- [WHAT YOU WILL DO]:
Transcribe every line below exactly; no image goes into the output.

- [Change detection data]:
****************

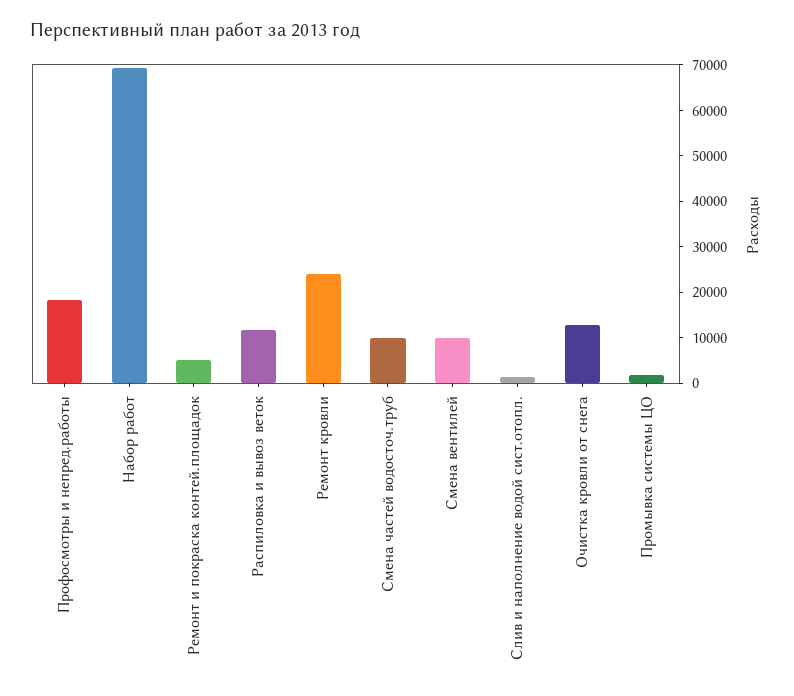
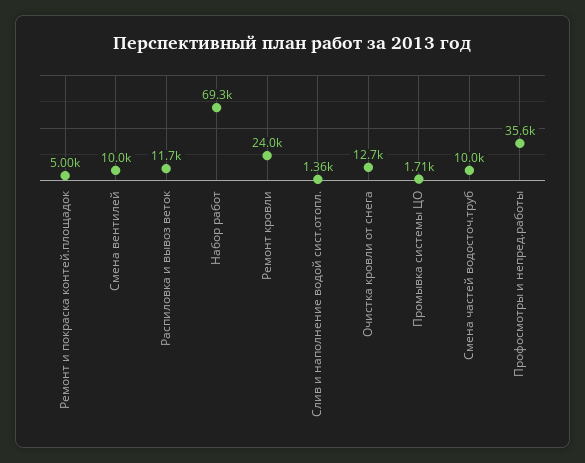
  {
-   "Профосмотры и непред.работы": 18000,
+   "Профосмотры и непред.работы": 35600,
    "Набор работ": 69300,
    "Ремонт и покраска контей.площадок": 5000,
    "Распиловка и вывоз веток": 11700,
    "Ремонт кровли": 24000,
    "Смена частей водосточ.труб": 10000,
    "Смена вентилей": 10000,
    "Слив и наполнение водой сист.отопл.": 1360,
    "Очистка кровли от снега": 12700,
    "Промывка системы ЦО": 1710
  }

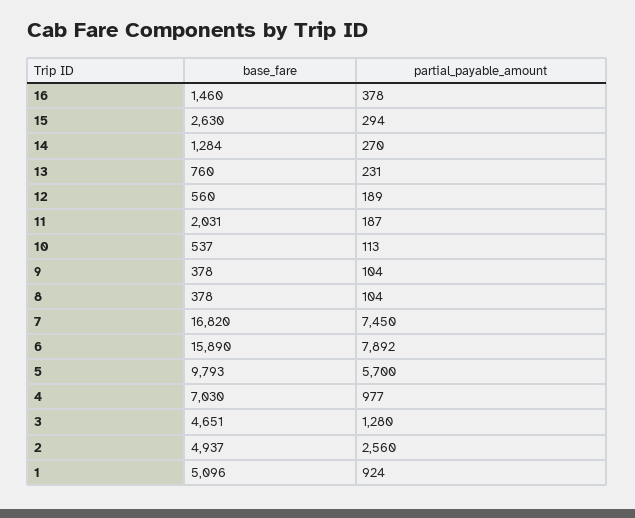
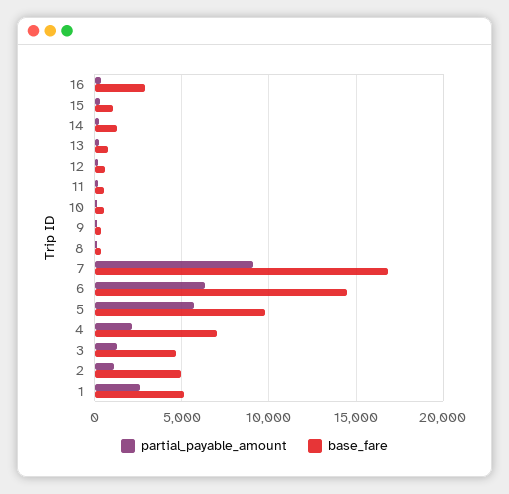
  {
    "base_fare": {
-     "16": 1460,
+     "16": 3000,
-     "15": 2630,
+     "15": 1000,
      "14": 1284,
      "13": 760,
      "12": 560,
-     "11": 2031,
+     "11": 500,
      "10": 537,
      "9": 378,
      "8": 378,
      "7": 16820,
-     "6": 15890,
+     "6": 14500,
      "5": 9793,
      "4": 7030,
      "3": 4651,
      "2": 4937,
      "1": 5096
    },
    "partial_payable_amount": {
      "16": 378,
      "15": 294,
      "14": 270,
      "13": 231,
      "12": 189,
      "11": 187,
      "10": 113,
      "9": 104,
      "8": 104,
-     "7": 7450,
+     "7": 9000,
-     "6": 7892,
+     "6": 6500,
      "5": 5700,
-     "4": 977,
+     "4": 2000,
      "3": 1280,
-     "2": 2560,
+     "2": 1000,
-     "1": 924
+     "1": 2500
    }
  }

****************

- [REPLY]:
  {
-   "Профосмотры и непред.работы": 18000,
+   "Профосмотры и непред.работы": 35600,
    "Набор работ": 69300,
    "Ремонт и покраска контей.площадок": 5000,
    "Распиловка и вывоз веток": 11700,
    "Ремонт кровли": 24000,
    "Смена частей водосточ.труб": 10000,
    "Смена вентилей": 10000,
    "Слив и наполнение водой сист.отопл.": 1360,
    "Очистка кровли от снега": 12700,
    "Промывка системы ЦО": 1710
  }

  {
    "base_fare": {
-     "16": 1460,
+     "16": 3000,
-     "15": 2630,
+     "15": 1000,
      "14": 1284,
      "13": 760,
      "12": 560,
-     "11": 2031,
+     "11": 500,
      "10": 537,
      "9": 378,
      "8": 378,
      "7": 16820,
-     "6": 15890,
+     "6": 14500,
      "5": 9793,
      "4": 7030,
      "3": 4651,
      "2": 4937,
      "1": 5096
    },
    "partial_payable_amount": {
      "16": 378,
      "15": 294,
      "14": 270,
      "13": 231,
      "12": 189,
      "11": 187,
      "10": 113,
      "9": 104,
      "8": 104,
-     "7": 7450,
+     "7": 9000,
-     "6": 7892,
+     "6": 6500,
      "5": 5700,
-     "4": 977,
+     "4": 2000,
      "3": 1280,
-     "2": 2560,
+     "2": 1000,
-     "1": 924
+     "1": 2500
    }
  }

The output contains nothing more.